The center of lesions or active contacts of the lead in all surgeries. Almost all fiber tracts passed the C-T-preM fiber
| Case | Center of lesion or active contact |
|---|---|
| 1 | C-T-preM |
| 2 | C-T-preM |
| 3 rt. | C-T-preM |
| 3 lt. | Border |
| 4 | C-T-preM |
| 5 | C-T-preM |
| 6 | C-T-preM |
| 7 | C-T-preM |
| 8 rt. | C-T-preM |
| 8 lt. | C-T-preM |
| 9 rt. | C-T-preM |
| 9 lt. | C-T-preM |
| 10 rt. | C-T-preM |
| 10 lt. | C-T-M1 |
C-T-preM: cerebello-thalamo-premotor cortical fiber tract, C-T-M1: cerebello-thalamo-primary motor cortical fiber tract.
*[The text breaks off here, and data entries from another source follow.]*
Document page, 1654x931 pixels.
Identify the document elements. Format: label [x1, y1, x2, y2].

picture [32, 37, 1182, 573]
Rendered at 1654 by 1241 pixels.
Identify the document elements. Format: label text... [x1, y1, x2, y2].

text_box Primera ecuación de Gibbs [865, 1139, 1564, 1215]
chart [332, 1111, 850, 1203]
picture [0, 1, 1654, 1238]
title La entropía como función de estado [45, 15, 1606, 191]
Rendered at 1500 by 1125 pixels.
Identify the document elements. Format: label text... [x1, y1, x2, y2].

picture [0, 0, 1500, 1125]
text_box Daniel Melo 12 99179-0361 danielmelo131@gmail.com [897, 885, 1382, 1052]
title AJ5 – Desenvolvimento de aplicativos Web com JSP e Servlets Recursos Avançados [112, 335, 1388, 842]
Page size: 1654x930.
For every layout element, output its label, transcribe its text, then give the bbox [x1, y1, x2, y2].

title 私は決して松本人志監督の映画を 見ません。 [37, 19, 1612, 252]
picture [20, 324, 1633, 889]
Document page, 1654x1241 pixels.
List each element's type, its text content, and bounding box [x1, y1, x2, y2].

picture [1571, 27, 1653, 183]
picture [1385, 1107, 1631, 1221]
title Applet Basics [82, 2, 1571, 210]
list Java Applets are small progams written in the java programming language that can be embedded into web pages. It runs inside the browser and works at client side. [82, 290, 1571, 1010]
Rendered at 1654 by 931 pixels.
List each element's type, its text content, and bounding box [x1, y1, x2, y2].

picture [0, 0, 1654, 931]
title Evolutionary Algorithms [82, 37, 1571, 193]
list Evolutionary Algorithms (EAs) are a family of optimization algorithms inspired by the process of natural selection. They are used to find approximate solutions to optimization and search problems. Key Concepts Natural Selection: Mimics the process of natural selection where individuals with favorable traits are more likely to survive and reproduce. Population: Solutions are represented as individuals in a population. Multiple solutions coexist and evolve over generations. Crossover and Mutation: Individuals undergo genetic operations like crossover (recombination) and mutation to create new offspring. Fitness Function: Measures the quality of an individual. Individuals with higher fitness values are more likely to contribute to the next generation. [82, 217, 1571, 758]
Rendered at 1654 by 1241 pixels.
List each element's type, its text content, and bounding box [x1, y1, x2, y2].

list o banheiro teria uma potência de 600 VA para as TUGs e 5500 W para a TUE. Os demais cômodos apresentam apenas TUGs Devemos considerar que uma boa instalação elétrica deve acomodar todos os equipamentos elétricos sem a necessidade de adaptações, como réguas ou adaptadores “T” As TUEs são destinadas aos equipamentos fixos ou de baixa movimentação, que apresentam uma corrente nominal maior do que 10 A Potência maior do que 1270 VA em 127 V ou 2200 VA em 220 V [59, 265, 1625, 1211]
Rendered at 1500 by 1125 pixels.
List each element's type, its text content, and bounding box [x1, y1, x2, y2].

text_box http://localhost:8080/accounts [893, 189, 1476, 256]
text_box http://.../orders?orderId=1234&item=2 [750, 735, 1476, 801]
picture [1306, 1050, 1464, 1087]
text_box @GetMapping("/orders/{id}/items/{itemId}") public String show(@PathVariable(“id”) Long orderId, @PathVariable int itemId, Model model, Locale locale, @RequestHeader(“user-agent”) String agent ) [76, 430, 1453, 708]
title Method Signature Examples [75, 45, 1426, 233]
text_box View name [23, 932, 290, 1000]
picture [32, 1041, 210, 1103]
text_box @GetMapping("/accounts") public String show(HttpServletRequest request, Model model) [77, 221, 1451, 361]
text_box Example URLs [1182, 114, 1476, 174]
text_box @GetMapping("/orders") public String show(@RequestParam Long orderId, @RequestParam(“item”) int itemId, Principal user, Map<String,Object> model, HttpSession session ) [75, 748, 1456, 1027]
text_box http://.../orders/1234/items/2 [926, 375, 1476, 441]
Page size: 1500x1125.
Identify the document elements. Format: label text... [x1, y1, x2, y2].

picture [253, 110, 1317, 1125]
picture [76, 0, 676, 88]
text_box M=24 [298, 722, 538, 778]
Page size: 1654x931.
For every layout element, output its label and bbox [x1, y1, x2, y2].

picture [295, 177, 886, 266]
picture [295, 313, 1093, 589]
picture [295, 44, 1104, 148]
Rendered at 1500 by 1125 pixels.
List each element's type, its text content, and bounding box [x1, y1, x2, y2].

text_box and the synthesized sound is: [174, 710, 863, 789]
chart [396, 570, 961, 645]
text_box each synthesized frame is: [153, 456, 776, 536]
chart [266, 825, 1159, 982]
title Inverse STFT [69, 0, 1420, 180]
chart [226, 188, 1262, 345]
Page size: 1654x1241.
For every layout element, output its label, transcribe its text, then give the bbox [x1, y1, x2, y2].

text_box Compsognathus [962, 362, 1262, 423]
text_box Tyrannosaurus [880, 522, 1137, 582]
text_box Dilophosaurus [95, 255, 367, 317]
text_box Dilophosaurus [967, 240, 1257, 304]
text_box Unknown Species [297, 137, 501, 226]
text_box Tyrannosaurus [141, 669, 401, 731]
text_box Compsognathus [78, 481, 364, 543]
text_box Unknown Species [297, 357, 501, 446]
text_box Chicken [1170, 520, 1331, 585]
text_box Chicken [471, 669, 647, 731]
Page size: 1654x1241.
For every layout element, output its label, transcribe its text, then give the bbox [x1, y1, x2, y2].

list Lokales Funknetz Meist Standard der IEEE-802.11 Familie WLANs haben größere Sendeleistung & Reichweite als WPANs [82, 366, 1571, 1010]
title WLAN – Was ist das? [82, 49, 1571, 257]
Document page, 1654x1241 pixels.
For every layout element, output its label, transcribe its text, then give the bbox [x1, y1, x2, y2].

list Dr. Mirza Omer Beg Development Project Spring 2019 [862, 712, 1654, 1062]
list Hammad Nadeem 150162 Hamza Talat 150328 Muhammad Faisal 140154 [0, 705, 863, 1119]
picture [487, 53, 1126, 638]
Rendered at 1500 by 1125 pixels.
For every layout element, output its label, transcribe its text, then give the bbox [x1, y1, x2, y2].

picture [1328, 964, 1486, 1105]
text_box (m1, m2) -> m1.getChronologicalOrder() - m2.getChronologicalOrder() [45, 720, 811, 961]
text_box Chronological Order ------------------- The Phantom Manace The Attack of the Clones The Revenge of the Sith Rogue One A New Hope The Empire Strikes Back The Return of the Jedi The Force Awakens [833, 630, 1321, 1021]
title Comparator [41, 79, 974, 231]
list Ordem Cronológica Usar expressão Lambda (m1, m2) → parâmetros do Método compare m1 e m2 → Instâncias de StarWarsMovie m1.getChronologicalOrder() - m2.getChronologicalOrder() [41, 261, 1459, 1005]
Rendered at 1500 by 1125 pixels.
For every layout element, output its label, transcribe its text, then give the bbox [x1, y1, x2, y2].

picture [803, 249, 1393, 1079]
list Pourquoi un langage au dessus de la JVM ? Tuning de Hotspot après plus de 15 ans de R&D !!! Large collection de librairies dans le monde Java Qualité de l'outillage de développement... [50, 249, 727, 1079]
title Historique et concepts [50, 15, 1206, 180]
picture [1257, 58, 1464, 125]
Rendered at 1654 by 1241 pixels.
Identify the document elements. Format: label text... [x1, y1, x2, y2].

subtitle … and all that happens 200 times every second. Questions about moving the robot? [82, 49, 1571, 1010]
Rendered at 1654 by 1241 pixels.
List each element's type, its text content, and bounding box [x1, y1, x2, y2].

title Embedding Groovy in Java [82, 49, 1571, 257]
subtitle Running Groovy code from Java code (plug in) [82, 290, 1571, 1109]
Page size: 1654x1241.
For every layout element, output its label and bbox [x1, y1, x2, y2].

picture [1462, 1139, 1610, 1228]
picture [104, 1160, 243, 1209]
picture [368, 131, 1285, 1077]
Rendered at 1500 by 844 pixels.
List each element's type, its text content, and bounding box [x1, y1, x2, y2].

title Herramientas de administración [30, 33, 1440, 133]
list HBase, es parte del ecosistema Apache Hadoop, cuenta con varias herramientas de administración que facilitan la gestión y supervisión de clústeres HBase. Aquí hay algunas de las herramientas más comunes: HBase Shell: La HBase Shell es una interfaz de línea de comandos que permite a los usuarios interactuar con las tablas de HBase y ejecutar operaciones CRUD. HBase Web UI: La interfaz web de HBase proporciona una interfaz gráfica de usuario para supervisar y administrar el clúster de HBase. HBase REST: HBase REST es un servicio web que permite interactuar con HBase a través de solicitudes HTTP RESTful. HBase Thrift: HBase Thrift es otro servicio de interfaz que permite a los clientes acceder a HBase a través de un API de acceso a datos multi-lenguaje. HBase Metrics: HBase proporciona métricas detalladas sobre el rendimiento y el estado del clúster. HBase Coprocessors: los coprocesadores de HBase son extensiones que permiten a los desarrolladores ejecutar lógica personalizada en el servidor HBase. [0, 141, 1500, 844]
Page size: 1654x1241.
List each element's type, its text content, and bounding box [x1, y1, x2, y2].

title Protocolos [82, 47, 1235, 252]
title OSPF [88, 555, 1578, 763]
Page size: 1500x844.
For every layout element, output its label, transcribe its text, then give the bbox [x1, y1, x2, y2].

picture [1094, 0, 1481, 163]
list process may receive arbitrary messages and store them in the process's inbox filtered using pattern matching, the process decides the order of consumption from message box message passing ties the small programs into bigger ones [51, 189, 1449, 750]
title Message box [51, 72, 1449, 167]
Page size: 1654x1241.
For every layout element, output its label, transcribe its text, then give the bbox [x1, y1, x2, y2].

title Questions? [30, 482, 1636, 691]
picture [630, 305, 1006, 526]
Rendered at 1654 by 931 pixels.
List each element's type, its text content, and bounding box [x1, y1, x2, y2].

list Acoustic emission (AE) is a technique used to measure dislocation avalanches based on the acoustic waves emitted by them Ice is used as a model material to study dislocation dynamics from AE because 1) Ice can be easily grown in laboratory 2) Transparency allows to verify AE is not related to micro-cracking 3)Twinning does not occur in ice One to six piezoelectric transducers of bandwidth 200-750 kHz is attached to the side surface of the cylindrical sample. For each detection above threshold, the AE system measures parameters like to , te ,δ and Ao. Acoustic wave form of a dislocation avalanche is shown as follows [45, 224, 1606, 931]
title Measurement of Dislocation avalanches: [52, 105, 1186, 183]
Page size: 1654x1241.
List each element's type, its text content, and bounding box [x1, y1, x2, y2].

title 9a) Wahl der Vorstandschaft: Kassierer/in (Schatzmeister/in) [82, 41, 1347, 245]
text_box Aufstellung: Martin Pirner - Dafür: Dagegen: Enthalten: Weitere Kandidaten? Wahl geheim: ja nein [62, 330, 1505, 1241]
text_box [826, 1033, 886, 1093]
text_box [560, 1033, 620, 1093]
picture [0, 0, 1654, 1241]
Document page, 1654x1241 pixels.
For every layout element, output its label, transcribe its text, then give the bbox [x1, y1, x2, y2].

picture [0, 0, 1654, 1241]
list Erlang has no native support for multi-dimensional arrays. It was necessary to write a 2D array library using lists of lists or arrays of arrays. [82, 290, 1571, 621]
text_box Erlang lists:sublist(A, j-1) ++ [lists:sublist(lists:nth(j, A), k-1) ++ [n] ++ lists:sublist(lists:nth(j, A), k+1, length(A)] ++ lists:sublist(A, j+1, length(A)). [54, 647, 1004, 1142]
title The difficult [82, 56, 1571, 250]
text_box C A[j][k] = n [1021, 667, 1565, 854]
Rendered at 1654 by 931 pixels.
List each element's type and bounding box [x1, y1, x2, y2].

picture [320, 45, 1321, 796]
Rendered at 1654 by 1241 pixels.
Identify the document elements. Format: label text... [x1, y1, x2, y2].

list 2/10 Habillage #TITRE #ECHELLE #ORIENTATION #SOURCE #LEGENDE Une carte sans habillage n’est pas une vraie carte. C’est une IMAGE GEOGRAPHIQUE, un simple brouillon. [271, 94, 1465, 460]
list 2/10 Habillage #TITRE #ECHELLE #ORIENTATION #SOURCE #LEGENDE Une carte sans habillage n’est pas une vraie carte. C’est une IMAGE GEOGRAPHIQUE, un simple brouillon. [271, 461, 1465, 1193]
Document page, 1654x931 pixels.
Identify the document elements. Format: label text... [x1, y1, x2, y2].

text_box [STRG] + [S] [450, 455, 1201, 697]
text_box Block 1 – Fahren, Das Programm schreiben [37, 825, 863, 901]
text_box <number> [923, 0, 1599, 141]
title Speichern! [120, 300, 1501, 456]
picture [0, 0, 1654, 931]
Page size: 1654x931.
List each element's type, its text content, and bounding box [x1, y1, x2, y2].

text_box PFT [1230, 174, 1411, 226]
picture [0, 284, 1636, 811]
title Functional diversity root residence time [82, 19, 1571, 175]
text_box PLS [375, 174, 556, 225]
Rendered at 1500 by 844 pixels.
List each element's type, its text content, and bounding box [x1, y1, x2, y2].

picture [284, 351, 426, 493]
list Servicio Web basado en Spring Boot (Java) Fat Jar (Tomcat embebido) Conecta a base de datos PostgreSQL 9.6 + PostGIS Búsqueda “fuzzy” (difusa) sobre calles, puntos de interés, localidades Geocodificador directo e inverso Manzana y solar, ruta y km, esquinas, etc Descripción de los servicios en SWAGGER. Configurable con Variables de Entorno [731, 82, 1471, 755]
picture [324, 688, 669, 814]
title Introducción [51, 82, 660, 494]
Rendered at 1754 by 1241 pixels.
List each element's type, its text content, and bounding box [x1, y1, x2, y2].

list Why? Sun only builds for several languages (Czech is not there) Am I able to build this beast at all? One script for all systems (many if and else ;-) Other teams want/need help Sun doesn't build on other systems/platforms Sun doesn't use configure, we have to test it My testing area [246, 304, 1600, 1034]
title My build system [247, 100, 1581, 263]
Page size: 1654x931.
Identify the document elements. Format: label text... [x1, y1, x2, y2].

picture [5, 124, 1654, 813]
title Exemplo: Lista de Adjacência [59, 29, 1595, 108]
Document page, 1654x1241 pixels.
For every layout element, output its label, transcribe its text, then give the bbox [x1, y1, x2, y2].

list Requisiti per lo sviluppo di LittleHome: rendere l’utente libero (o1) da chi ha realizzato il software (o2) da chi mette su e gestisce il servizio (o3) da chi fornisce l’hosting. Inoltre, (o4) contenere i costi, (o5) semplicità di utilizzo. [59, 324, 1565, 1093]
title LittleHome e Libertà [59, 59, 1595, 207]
Fig. 4Pre/postoperative DTI-FT after thalamotomy. This figure is pre- and postoperative DTI-FT of the representative case after thalamotomy. All four fiber tracts were described preoperatively. Postoperatively, C-T-preM was not described well at any level.
Fig. 5Pre/postoperative DTI-FT after DBS. Preoperative DTI-FT was added in a step-by-step manner on preoperative T2-weighted image (upper column) and on postoperative CT (lower column), showing that C-T-PreM fibers were on the active contacts of the lead in DBS patients.